Sarimotu Kodepo, a 30-something year old mother of 7 who is pregnant with her 8th child, stands in the doorway of her home with two of her daughters in Makoko in Lagos, Nigeria.

But not only can she not afford to travel right now, the grieving widow is barely managing to feed her seven children since the death of her husband three months ago.

She looks on sadly at her three-year old twin daughters playing on the wooden floor of her house. In a sign of the happy festival that should have been the children are wearing brightly coloured party dresses.

“There has been nothing to eat or drink and I don’t have anyone to help me. My children have only just had their breakfast at this late time of day.
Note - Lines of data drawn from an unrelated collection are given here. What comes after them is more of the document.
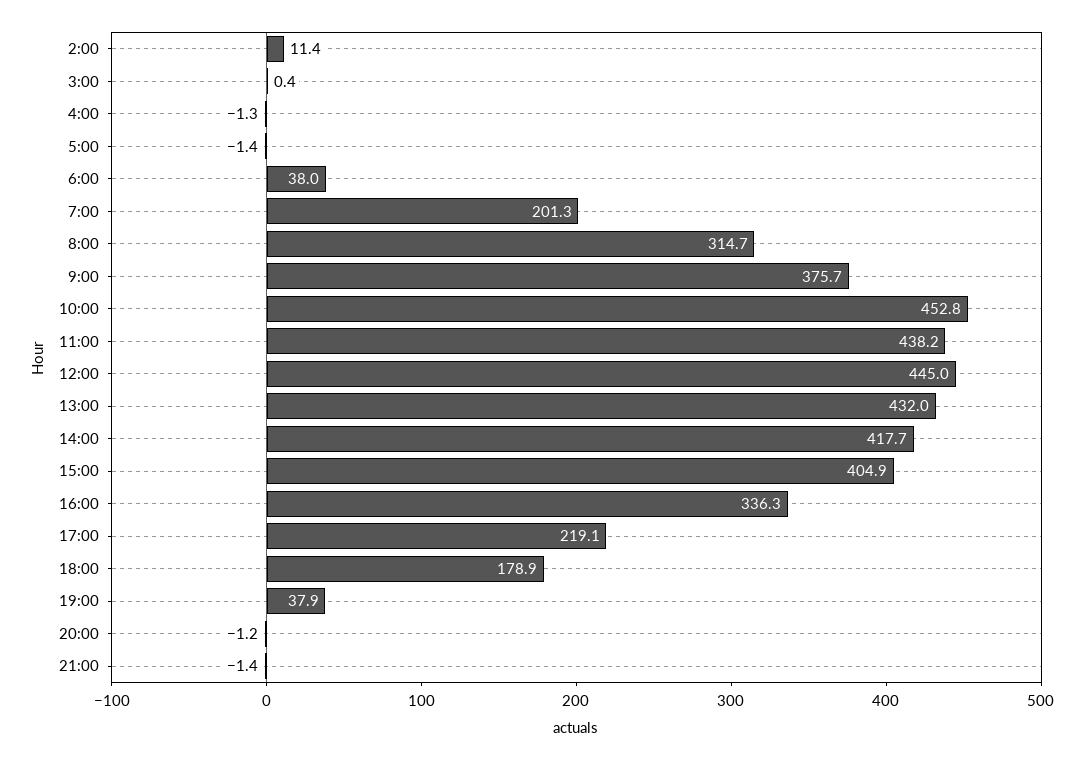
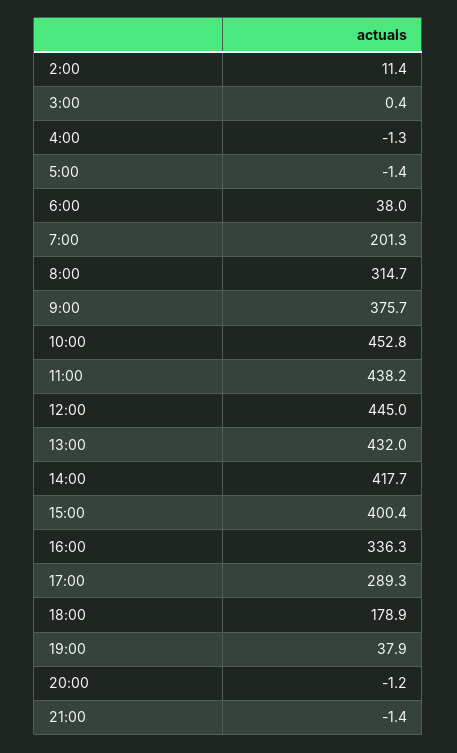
15:00: 404.9 -> 400.4
17:00: 219.1 -> 289.3

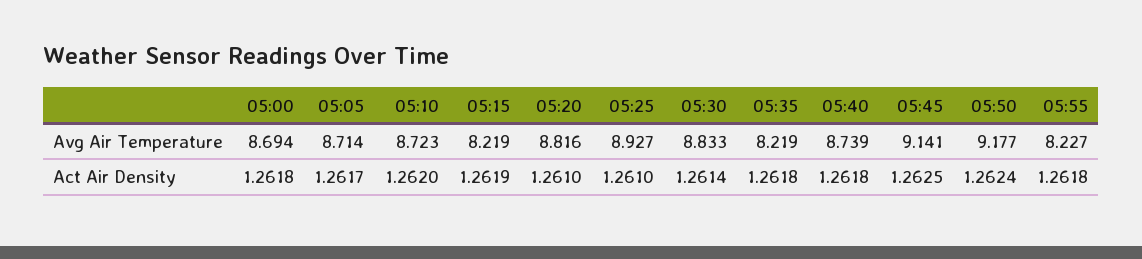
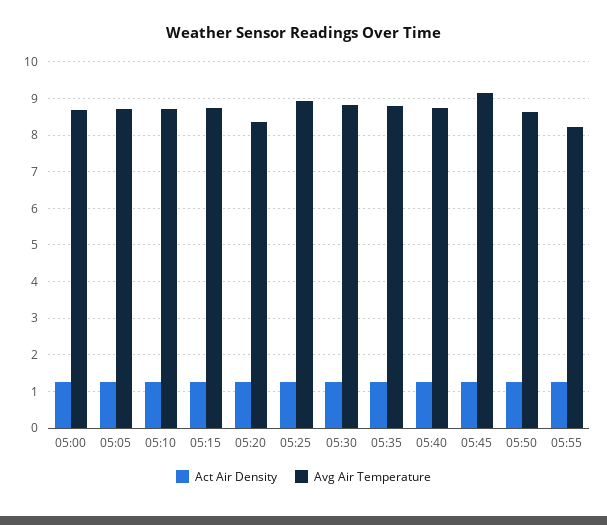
Avg Air Temperature, 05:15: 8.219 -> 8.8
Avg Air Temperature, 05:20: 8.816 -> 8.4
Avg Air Temperature, 05:35: 8.219 -> 8.8
Avg Air Temperature, 05:50: 9.177 -> 8.6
All they have to eat today is garri (dried cassava),” says Kodepo who is heavily pregnant with her eighth child.

Food assistance in urban hotspots

Kodepo rubs her swollen belly as she explains that the coronavirus pandemic also means she lost her small business — selling jewellery such as earrings and necklaces at the market. She now has no income to buy food.

A member of staff with FINDEF, a partner of WFP, types information into a phone app of Sarimotu Kodepo.

A member of staff with FINDEF, a partner of WFP, types information into a phone app of Sarimotu Kodepo.

The United Nations World Food Programme (WFP) is scaling up its assistance to reach 3 million people in Nigeria including an expansion to support Government social protection systems in the cities of Abuja, Kano and Lagos where COVID-19 threatens to drive extreme levels of vulnerability.

WFP food and cash distribution in August will focus on assisting vulnerable people in urban hotspots that are hardest hit by the socio-economic impact of the coronavirus pandemic.

Elizabeth Adejoh (41), front, commutes on a canoe with a WFP partner staff member, through Makoko in Lagos, Nigeria.